When inferring a tree as the basis of our hypothesis testing, we do this under the assumption that a series of dichotomies can model the diversification process. Languages are particularly difficult in this respect, because even when we clean the data of borrowings, we cannot be sure that the formation of languages represents a simple split of one unit into two units. Support consensus networks based on the Bayesian or bootstrap tree samples can open a new viewpoint by visualizing internal conflict.

This tree-model conflict may be genuine. For example, when languages evolve and establish they may be closer or farther from their respective sibling languages and may have undergone some non-dichotomous sorting process. Alternatively, the conflict may be due to character scoring, the way one transforms a lexicon into a sequence of (here) binary characters. The support networks allow exploring these phenomena beyond the model question. Ideally, a BS of 40 vs. 30 means that 40% of the binary characters support the one alternative and 30% support the competing one.

In this respect, historical-linguistic and morphological-biology matrices have a lot in common. Languages and morphologies can provide tree-incompatible signals, or contain signals that infer different topologies.

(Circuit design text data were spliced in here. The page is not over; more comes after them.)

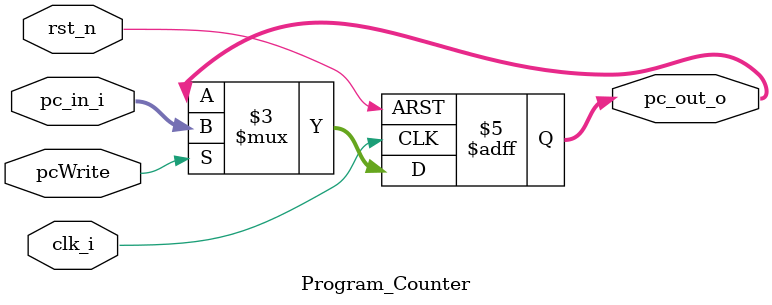
<source format=v>
module Program_Counter( clk_i, rst_n, pcWrite, pc_in_i, pc_out_o );
     
//I/O ports
input           clk_i;
input	        rst_n;
input	        pcWrite;
input  [32-1:0] pc_in_i;
output [32-1:0] pc_out_o;
 
//Internal Signals
reg    [32-1:0] pc_out_o;

//Main function
always @(posedge clk_i or negedge rst_n) begin
    if(~rst_n)
	    pc_out_o <= 0;
	else
	begin
		if(pcWrite)
			pc_out_o <= pc_in_i;
	end
end

endmodule
</source>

By mapping the characters on the alternatives, we can investigate whether this is a genuine signal or one related to our character coding.

Mapping the binary sequences for the concept "all" (example used above to illustrate the matrix basic properties; equalling 15 binary characters) on the ML-BS consensus network. We can see that its evolution is in pretty good agreement with the overall reconstruction. Two binaries support the sister relationship of the South II languages Koya and Telugo, and a third collects most members of the South I group. All other binaries are specific to one language, hence, do not produce a conflict with the edges in the network.